### Exercise prompt
Each line of the data that includes "KiCad" must be copied.

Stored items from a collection
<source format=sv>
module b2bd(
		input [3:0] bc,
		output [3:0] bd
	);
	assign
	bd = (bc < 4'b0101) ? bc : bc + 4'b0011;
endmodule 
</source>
--
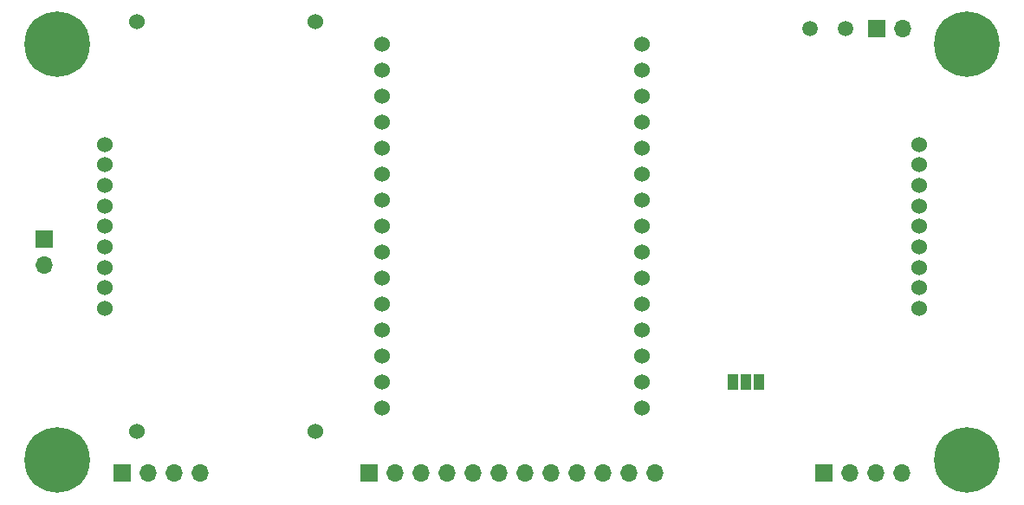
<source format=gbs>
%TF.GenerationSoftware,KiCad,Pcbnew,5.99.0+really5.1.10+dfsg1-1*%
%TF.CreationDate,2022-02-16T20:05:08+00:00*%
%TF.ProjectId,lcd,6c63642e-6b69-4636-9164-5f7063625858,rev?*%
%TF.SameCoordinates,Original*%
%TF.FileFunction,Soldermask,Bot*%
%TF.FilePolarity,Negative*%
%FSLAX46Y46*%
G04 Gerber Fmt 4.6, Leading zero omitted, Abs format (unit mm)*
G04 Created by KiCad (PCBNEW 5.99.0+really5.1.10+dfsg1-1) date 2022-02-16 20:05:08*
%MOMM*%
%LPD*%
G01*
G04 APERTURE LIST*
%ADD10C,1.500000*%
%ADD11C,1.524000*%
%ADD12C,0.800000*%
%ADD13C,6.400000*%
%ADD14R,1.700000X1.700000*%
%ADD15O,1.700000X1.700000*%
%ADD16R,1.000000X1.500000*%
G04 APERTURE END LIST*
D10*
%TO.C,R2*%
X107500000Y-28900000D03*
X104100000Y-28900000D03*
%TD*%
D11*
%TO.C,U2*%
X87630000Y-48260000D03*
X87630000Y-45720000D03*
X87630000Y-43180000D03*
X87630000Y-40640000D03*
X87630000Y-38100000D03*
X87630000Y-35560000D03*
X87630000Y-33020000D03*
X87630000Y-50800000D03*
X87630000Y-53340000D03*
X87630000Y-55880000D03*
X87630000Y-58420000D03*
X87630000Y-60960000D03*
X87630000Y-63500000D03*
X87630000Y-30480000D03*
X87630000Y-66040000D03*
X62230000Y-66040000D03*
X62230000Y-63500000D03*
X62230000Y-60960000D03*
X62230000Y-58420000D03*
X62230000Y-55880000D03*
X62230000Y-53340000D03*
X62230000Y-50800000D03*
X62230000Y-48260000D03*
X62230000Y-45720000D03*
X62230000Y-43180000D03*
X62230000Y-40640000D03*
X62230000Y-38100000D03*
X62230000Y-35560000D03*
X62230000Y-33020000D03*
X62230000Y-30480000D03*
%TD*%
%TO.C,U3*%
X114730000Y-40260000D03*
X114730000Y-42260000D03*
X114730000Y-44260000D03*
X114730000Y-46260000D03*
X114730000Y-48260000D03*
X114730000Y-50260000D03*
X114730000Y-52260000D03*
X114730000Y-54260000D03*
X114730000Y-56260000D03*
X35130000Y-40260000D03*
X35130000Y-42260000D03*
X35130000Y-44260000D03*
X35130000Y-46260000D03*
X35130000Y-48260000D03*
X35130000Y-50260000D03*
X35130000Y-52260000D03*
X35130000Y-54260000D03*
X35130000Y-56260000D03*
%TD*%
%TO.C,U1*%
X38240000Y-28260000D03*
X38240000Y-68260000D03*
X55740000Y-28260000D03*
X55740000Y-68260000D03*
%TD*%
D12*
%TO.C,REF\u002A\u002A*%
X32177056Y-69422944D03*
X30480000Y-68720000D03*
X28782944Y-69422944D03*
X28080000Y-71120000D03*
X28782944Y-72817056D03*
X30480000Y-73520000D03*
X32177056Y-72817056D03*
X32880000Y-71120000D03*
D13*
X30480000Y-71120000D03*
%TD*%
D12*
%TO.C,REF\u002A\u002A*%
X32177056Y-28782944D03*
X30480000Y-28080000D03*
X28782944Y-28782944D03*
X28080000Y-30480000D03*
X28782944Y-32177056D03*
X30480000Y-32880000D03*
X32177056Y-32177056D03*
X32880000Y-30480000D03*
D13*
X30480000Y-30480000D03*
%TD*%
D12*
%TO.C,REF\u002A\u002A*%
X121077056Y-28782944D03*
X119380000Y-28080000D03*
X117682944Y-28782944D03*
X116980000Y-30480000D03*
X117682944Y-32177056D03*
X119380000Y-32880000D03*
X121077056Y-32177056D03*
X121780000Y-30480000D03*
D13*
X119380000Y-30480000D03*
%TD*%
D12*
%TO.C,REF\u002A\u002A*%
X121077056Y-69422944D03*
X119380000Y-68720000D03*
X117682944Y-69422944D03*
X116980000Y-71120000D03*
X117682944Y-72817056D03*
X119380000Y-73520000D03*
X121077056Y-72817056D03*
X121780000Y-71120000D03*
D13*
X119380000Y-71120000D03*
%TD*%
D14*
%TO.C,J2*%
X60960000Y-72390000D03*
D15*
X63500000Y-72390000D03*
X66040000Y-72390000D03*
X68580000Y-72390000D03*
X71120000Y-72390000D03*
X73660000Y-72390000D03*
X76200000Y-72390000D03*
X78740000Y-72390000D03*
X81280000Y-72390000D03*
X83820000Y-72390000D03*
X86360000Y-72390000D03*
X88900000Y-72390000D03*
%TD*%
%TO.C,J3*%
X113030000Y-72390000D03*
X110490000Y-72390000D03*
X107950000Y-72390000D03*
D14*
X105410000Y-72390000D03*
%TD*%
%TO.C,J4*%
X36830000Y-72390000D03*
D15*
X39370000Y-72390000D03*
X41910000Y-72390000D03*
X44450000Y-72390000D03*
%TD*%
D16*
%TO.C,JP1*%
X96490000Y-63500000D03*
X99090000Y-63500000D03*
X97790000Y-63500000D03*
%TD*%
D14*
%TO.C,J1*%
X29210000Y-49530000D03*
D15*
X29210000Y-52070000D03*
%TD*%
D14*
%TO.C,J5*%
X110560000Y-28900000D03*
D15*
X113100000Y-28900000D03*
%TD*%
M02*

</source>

### Worked solution
%TF.GenerationSoftware,KiCad,Pcbnew,5.99.0+really5.1.10+dfsg1-1*%
G04 Created by KiCad (PCBNEW 5.99.0+really5.1.10+dfsg1-1) date 2022-02-16 20:05:08*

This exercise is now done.